New Year messages stress better corporate cultures
Published: 03 Jan. 2022, 17:40
Hyundai Motor Group Chairman Euisun Chung said in his New Year message Monday that the company will lay out detailed plans for new growth engines including autonomous driving, robotics and flying cars.
Appropriately, his message was carried on the company’s metaverse platform.
“In 2019, we declared we would become ‘game changer’ for better lives and mobility,” Chung said. “We have continued our journey since then to come up with a new growth engine. This year, the group’s past efforts will be realized, bringing possibilities to our customers’ daily lives.”
In autonomous driving, Chung said Hyundai Motor will conduct pilot projects that use Level 4 autonomous driving technology, which allows cars to navigate largely on their own.
In robotics, Chung said the company will commercialize Boston Dynamics’ Spot robot this year and launch logistics-specialized robot Stretch.
For those plans to be realized, Chung said a corporate culture in which employees can communicate and cooperate is vital.
“There will be support to make an environment and policy where you guys can feel a sense of achievement and fortify competitiveness,” Chung said.

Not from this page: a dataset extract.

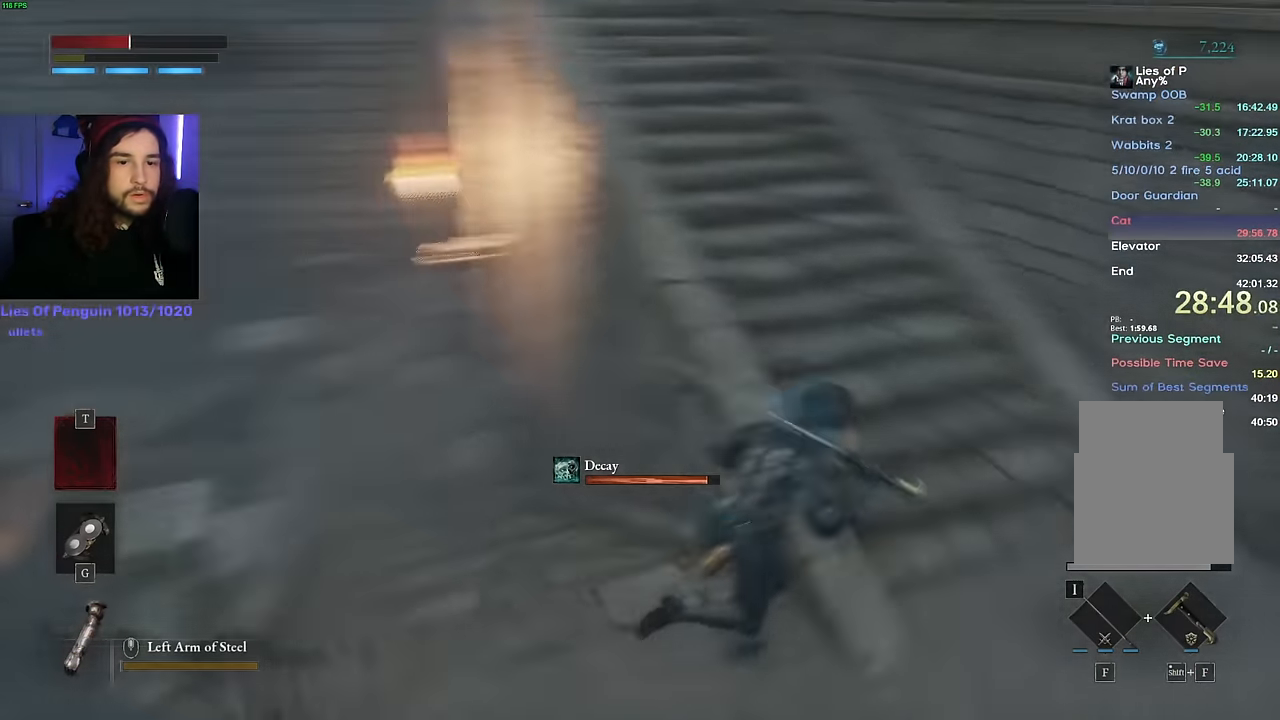
{"keys": ["d"], "mouse": [], "events": [[400, "w", "up"], [417, "d", "down"], [417, "s", "down"], [484, "s", "up"], [484, "space", "up"]]}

Reforms of the corporate culture was a theme at other companies as well.
Koo Kwang-mo, chairman of LG Group, said in his New Year message that “innovation in the way people work” is needed.
“It is important for us to continuously make a consumer experience that inspires them,” Koo said. “In order to do that, the way we think and the way we work has to be innovated in accordance. I will make LG a place where every employees’ passion and efforts can shine and get acknowledged.”
LG Energy Solution on Monday said it will do away with the use of honorific suffixes and encourage employees to use the casual suffix "nim" when talking to each other.
"From now on, just call me Kwon Young-soo nim," the company CEO Kwon Young-soo said in a New Year message Monday.
Han Jong-hee, vice chairman of Samsung Electronics, also called for a reform in its corporate culture for more efficient decision making.
“Business models and strategies of the past should be boldly abandoned,” Han said. “Let’s adopt an agile culture where individual’s creativity can be respected and anyone can focus on tasks that raise their values.”
Shin Dong-bin, chairman of Lotte Group, said a performance-based corporate culture should take root in its companies to raise the efficiency of each individual.
“Openness is needed so that employees regardless of the seniority system, gender, hometowns and colleges can create the best value,” Shin said. “Diversity is our competitive advantage and will act as a source of energy for various challenges in the future.”
Hanwha Group Chairman Kim Seung-youn pledged a big leap this year thanks to various new growth engines it is working on.
“Aerospace, green energy and digital finance have to grow into the group's core business in the near future,” he said.